* Begin Dataset records *
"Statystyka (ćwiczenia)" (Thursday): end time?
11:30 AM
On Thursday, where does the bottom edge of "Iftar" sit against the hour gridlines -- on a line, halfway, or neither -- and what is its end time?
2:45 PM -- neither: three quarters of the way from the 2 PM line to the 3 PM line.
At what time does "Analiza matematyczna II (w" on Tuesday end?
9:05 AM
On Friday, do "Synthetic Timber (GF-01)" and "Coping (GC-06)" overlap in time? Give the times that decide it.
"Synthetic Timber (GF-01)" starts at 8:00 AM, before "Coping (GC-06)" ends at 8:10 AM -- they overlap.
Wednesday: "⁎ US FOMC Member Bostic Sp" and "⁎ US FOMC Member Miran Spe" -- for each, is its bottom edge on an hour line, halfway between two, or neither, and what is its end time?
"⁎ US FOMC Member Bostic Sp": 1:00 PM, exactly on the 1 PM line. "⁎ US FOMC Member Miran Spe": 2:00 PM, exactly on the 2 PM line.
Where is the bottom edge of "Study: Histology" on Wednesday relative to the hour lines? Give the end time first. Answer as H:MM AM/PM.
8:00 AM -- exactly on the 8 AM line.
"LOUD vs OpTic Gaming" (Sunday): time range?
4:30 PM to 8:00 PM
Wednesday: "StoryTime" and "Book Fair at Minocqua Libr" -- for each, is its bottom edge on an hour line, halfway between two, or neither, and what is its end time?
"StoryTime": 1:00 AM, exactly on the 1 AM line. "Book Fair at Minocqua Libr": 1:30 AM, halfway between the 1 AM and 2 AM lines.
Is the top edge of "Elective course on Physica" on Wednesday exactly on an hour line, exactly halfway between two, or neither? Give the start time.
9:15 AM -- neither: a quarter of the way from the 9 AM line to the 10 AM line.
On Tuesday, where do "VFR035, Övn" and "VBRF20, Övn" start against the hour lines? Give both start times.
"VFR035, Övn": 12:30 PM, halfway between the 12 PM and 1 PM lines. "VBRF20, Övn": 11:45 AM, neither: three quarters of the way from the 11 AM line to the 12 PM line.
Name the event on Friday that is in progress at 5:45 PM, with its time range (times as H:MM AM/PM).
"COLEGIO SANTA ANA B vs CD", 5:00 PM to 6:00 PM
* End Dataset records *
▶ **Directive**
Can you output the lines of the items above as a numbered list, beginning at the line that contains "(Sunday): time range?" and running through the last line of the items, with blank lines left out?

▶ **Answer for this exercise**
1. "LOUD vs OpTic Gaming" (Sunday): time range?
2. 4:30 PM to 8:00 PM
3. Wednesday: "StoryTime" and "Book Fair at Minocqua Libr" -- for each, is its bottom edge on an hour line, halfway between two, or neither, and what is its end time?
4. "StoryTime": 1:00 AM, exactly on the 1 AM line. "Book Fair at Minocqua Libr": 1:30 AM, halfway between the 1 AM and 2 AM lines.
5. Is the top edge of "Elective course on Physica" on Wednesday exactly on an hour line, exactly halfway between two, or neither? Give the start time.
6. 9:15 AM -- neither: a quarter of the way from the 9 AM line to the 10 AM line.
7. On Tuesday, where do "VFR035, Övn" and "VBRF20, Övn" start against the hour lines? Give both start times.
8. "VFR035, Övn": 12:30 PM, halfway between the 12 PM and 1 PM lines. "VBRF20, Övn": 11:45 AM, neither: three quarters of the way from the 11 AM line to the 12 PM line.
9. Name the event on Friday that is in progress at 5:45 PM, with its time range (times as H:MM AM/PM).
10. "COLEGIO SANTA ANA B vs CD", 5:00 PM to 6:00 PM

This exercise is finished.